Organismen
Familie: Solanaceae
Spezies: Solanum tuberosum L. (Kartoffel), Sorte „Désirée“
freizusetzende Pflanzen:
je Konstrukt Nachkommen von drei bis vier Linien aus unabhängigen Transformationsereignissen (insgesamt 29 Linien)
Art der gentechnischen Veränderung:
In vitro neukombinierte Nukleinsäuren wurden mit Hilfe von Agrobacterium tumefaciens als Überträger in den Empfängerorganismus S. tuberosum (Kartoffel) eingeführt.

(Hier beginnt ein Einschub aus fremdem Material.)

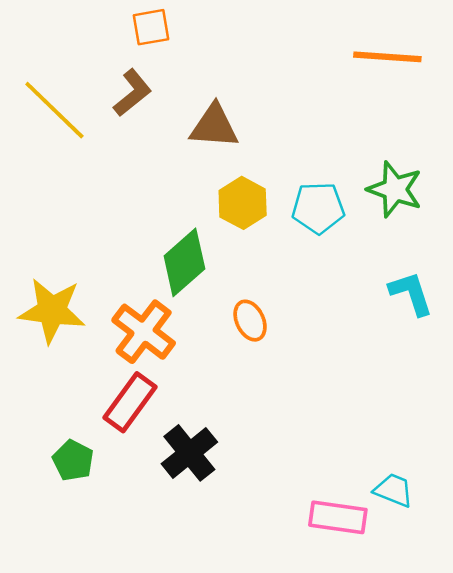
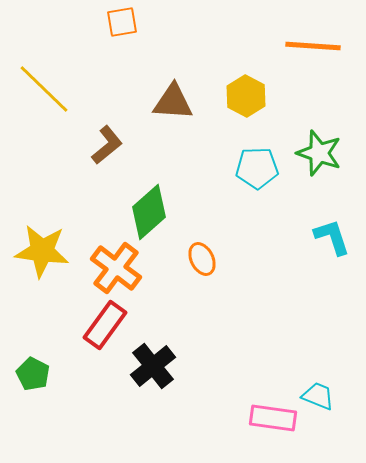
brown L-shape: (132, 93) -> (107, 145), moved
yellow hexagon: (243, 203) -> (246, 96), moved
green pentagon: (73, 460) -> (33, 374), moved

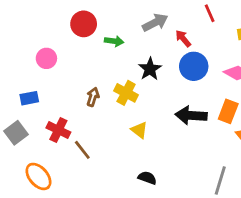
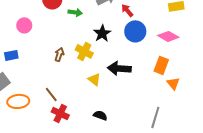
black arrow: (191, 115) -> (119, 68), moved
red cross: (58, 130) -> (60, 113), moved
orange ellipse: (38, 176) -> (18, 101), moved, turned -55

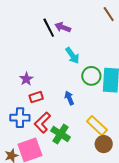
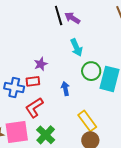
purple star: (26, 79) -> (41, 64), moved
blue cross: (20, 118) -> (14, 88), moved
green cross: (61, 134) -> (46, 135), moved

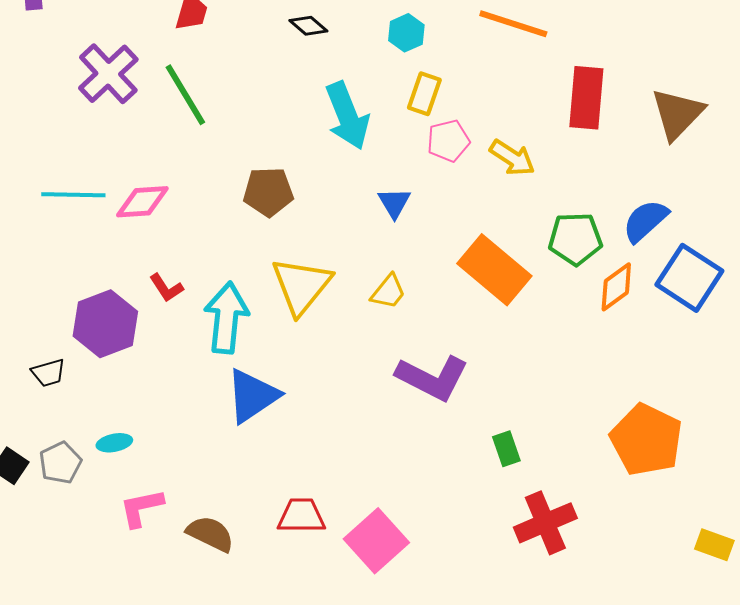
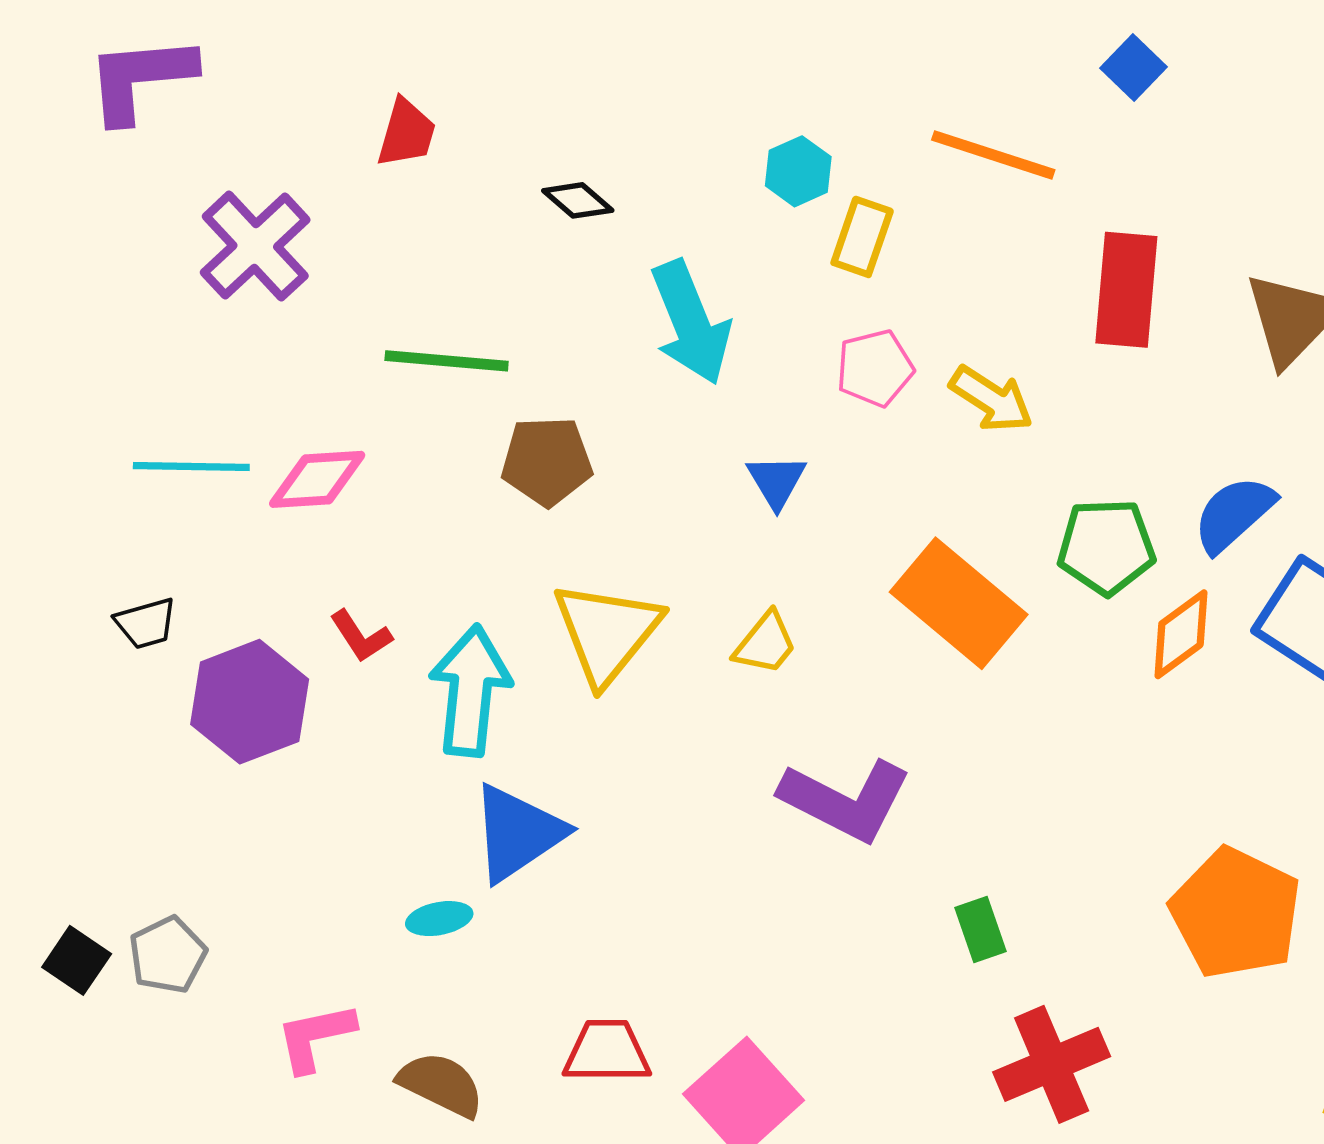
black diamond: (308, 26) -> (578, 200), moved
yellow rectangle: (424, 94) -> (862, 237), moved
green line: (185, 95) -> (447, 361), moved, turned -54
black trapezoid: (48, 373) -> (146, 623), moved
cyan ellipse: (114, 443) -> (439, 919), moved

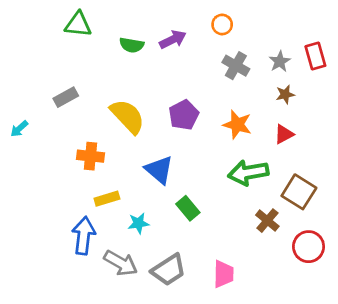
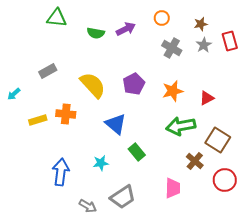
brown star: (285, 94) -> (201, 24), moved
orange star: (237, 125) -> (173, 91), turned -30
yellow rectangle: (107, 199) -> (38, 120), moved
gray arrow: (121, 263) -> (88, 206), moved, size x0.7
pink trapezoid: (224, 274) -> (173, 188), moved

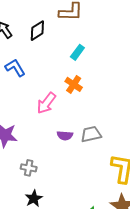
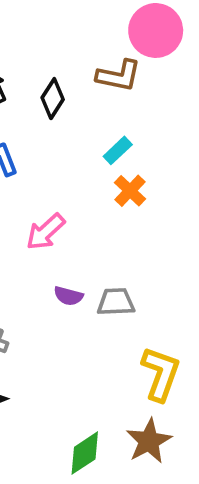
black diamond: (37, 31) -> (53, 99), turned -35
orange cross: (74, 84) -> (130, 191), moved

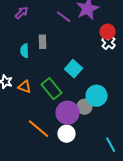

Die eingeführten Nukleinsäuren enthalten innerhalb der Borderregionen der verwendeten Transformationsvektoren folgende Gene:
I. L700 FNR PPK-kan
(DNA-Sequenz für die Polyphosphatkinase (PPK) aus E. coli in Sense-Orientierung, N-terminal fusioniert mit dem DNA-Abschnitt für das Transitpeptid (FNR) der Ferredo-xin:NADP+oxidoreductase aus Spinat, unter der Kontrolle des L700-Promotors + nptII-Gen)
II. 35S MPP mCS-Hyg
(DNA-Sequenz für die Citrat-Synthase (mCS) aus Saccharomyces cerevisiae in Sense-Orientierung, N-terminal fusioniert mit dem DNA-Abschnitt für das Transitpeptid der Matrix-Processing-Peptidase (MPP) aus Solanum tuberosum unter der Kontrolle des 35S-Promotors + hph-Gen)
III. 35S aPho2-kan
(partielle DNA-Sequenz für die Stärkephosphorylase (Pho2) aus Kartoffeln in Antisense-Orientierung unter der Kontrolle des 35S-Promotors + nptII-Gen)
IV. 35S SoSUT-kan
(DNA-Sequenz für den Saccharosetransporter (SoSUT) aus Spinacia oleracea in Sense-Orientierung unter der Kontrolle des 35S-Promotors + nptII-Gen)
V. rolC SoSUT -kan
(DNA-Sequenz für den Saccharosetransporter (SoSUT) aus Spinacia oleracea in Sense-Orientierung unter der Kontrolle des rolC-Promotors + nptII-Gen)
VI. rolC DPMA1-kan
(DNA-Sequenz für die H+-ATPase (DPMA1) aus Saccharomyces cerevisiae in Sense-Ori-entierung unter der Kontrolle des rolC-Promotors + nptII-Gen)
VII. rolC DPHA2-kan
(DNA-Sequenz für die H+-ATPase (DPHA2) aus Kartoffeln in Sense-Orientierung unter der Kontrolle des rolC-Promotors + nptII-Gen)
VIII. rolC Susy-kan
(DNA-Sequnez für die Saccharose-Synthase (SuSy) aus Kartoffeln in Sense-Orientierung unter der Kontrolle des rolC-Promotors + nptII-Gen)
Alle eingeführten Nukleinsäuren sind in das Genom des Empfängerorganismus integriert. Es erfolgt keine extrachromosomale Replikation des übertragenen genetischen Materials.
Beschreibung des Vorhabens:
Im Freiland angebaut werden sollen 29 gentechnisch veränderte Kartoffellinien. In die Kartoffeln wurden mit gentechnischen Verfahren Gene für verschiedene Enzyme des Speicherstoffwechsels aus E. coli, Saccharomyces cerevisiae, Kartoffel bzw. Spinat in „Sense-“ bzw. „Antisense-Orientierung“ übertragen. Als Folge dieser gentechnischen Transformationen verändert sich die Speicherstoffverteilung in den Kartoffelpflanzen sowie ihr Keimungs- und Abreifungsverhalten. Zur Auswahl erfolgreich veränderter Pflanzen im Labor wurden zusätzlich das Neomycin-Phosphotransferase-Gen (nptII) bzw. das Hygromycin-Phosphotransferase-Gen (hph) eingeführt. Diese Gene verleihen Resistenz gegen bestimmte Antibiotika. Die Freisetzung soll dazu dienen, zu untersuchen, wie sich die gentechnisch herbeigeführten Veränderungen der Pflanzen unter Freilandbedingungen auf die Ertragsbildung auswirken. Zum Versuchsende sollen die Kartoffelknollen geerntet werden. Das Kartoffelkraut soll zur Verrottung auf den Versuchsflächen verbleiben.